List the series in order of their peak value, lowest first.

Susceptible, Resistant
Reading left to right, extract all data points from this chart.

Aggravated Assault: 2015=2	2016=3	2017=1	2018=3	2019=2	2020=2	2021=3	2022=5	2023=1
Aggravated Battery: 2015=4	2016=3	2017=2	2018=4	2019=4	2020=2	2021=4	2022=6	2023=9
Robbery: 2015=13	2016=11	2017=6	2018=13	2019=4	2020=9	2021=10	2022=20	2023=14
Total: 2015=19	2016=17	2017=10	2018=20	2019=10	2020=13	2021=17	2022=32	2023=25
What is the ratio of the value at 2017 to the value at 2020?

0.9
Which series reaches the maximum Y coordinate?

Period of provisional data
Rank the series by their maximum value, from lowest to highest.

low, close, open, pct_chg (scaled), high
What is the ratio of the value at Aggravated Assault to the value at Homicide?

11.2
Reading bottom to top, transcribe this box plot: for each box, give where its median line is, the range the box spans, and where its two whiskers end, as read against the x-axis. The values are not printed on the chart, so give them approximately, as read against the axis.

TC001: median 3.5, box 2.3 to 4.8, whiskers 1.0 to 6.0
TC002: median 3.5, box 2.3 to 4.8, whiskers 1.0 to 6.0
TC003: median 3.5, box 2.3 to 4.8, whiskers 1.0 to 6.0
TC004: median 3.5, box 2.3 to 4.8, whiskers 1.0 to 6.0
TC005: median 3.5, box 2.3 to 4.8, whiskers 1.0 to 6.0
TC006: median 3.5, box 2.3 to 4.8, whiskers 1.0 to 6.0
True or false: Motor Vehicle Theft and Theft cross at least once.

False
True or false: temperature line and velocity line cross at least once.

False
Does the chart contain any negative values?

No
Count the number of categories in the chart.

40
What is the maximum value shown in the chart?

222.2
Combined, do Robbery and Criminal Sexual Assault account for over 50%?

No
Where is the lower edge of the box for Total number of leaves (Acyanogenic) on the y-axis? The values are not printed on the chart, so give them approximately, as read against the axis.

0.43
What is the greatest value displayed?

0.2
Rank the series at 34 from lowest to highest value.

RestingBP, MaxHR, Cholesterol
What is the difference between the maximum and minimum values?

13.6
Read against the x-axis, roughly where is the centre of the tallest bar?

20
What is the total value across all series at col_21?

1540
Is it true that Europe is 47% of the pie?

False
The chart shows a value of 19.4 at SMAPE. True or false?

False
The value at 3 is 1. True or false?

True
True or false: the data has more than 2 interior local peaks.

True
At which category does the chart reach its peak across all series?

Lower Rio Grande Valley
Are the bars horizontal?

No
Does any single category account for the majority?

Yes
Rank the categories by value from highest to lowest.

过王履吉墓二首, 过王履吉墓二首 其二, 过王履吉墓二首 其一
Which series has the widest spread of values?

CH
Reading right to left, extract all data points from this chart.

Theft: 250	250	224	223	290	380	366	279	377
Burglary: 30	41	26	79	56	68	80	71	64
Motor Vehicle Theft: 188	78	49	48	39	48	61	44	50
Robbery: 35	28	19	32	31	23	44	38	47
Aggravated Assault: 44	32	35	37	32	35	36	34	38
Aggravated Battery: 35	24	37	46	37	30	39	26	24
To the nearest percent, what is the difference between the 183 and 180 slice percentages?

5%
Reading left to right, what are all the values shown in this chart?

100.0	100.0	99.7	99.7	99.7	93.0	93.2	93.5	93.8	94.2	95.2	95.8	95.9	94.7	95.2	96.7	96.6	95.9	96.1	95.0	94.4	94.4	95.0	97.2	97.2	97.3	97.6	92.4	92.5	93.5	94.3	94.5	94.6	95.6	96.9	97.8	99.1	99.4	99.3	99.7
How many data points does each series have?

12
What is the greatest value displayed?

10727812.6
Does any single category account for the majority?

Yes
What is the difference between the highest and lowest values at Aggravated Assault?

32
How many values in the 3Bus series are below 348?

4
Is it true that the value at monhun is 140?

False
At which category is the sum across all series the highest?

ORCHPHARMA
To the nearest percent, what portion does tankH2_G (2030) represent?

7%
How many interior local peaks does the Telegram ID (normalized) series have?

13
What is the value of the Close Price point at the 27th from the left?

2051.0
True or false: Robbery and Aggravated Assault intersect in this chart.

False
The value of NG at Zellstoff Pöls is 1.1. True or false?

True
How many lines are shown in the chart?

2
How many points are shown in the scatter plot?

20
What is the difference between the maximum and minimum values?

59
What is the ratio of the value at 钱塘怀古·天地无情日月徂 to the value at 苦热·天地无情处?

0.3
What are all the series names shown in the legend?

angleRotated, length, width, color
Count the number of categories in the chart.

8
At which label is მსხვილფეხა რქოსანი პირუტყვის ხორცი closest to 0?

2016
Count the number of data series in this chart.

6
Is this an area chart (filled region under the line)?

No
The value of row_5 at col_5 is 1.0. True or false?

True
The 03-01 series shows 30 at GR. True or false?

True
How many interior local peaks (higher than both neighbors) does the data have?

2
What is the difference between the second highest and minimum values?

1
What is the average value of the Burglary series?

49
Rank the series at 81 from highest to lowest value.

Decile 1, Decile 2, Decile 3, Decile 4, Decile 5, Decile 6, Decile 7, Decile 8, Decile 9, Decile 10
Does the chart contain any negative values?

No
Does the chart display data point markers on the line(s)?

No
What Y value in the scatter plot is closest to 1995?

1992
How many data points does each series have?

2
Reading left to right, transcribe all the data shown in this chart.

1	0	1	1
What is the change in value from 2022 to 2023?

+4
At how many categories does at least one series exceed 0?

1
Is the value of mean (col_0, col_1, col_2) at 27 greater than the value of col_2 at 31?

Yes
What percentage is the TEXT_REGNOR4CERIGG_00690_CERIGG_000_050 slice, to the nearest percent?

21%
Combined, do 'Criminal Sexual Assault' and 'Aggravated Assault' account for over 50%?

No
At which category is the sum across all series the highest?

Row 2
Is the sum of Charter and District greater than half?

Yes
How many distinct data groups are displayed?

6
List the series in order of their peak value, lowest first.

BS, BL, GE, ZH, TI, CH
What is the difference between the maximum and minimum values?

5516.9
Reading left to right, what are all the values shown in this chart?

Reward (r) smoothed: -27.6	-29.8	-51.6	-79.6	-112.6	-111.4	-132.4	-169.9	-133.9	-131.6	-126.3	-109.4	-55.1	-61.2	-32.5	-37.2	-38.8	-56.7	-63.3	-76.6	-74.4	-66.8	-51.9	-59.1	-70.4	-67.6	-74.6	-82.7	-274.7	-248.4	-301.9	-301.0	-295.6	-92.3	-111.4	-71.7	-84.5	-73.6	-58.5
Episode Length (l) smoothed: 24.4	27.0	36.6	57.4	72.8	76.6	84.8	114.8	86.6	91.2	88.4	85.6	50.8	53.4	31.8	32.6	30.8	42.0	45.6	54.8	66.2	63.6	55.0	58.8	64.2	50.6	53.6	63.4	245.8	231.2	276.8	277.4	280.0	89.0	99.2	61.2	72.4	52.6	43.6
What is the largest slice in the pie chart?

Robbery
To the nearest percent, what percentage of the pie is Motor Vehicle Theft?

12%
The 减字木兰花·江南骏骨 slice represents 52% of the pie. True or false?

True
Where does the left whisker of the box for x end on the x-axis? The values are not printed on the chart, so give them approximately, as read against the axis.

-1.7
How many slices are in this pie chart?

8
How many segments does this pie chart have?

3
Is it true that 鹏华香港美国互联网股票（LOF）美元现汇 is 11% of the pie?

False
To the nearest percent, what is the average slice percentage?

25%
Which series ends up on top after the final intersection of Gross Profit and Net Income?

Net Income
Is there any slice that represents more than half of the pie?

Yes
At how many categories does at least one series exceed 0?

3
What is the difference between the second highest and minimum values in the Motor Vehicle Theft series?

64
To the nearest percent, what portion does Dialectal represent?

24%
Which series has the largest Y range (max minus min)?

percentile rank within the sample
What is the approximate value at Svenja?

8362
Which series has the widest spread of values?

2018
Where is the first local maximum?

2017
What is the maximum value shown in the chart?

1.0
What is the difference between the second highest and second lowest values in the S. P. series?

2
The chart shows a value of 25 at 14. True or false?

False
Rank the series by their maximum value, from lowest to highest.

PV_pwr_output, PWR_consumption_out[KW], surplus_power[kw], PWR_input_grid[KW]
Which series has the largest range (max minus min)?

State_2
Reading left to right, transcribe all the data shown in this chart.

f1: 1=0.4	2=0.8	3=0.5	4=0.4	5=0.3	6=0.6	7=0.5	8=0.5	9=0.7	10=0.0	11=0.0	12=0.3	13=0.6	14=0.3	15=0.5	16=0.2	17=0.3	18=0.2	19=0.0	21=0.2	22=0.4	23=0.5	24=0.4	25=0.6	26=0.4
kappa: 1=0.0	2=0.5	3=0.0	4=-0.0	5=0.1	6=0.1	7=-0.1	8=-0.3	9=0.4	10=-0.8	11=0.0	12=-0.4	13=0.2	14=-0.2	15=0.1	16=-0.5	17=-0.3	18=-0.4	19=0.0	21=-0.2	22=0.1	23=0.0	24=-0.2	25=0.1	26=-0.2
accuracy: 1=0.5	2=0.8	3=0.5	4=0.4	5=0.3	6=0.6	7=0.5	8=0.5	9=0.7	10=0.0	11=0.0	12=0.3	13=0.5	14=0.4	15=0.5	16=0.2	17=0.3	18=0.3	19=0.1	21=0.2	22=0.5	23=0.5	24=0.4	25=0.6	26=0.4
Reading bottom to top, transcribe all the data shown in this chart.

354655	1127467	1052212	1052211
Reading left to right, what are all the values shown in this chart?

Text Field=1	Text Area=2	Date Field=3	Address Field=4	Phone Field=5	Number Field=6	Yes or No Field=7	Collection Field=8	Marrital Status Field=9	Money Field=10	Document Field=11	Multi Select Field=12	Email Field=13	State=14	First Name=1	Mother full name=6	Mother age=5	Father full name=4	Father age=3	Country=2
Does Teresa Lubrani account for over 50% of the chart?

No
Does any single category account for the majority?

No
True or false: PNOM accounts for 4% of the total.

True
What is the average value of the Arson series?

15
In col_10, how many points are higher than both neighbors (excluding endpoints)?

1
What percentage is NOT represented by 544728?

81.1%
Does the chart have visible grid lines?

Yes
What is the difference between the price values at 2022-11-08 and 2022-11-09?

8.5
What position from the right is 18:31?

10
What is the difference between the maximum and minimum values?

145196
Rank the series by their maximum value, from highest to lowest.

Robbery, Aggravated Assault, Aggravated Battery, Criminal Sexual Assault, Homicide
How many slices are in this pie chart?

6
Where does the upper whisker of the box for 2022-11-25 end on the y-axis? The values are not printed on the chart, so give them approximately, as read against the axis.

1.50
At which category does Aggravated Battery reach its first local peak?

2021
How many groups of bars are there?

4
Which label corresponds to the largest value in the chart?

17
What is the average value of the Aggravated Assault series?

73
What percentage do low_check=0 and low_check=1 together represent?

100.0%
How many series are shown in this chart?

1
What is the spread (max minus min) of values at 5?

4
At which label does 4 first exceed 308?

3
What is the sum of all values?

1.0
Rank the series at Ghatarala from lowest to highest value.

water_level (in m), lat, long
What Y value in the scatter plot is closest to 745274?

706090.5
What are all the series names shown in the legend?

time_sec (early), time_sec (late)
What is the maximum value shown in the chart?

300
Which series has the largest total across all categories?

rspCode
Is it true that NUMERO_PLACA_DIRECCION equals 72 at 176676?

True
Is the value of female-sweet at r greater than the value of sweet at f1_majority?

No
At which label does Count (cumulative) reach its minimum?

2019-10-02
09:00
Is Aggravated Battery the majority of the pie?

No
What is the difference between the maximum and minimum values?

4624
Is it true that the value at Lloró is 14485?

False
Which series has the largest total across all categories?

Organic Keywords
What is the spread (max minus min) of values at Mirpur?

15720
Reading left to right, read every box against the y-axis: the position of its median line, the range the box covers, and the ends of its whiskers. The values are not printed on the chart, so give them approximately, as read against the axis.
★ ★ ★ ★ ★ ★ ★
Convert the records, from their first line through the line containing "Which series reaches", into a JSON list of strings with one string per line, leaving out blank lines.

## Task solution
[
  "List the series in order of their peak value, lowest first.",
  "Susceptible, Resistant",
  "Reading left to right, extract all data points from this chart.",
  "Aggravated Assault: 2015=2\t2016=3\t2017=1\t2018=3\t2019=2\t2020=2\t2021=3\t2022=5\t2023=1",
  "Aggravated Battery: 2015=4\t2016=3\t2017=2\t2018=4\t2019=4\t2020=2\t2021=4\t2022=6\t2023=9",
  "Robbery: 2015=13\t2016=11\t2017=6\t2018=13\t2019=4\t2020=9\t2021=10\t2022=20\t2023=14",
  "Total: 2015=19\t2016=17\t2017=10\t2018=20\t2019=10\t2020=13\t2021=17\t2022=32\t2023=25",
  "What is the ratio of the value at 2017 to the value at 2020?",
  "0.9",
  "Which series reaches the maximum Y coordinate?"
]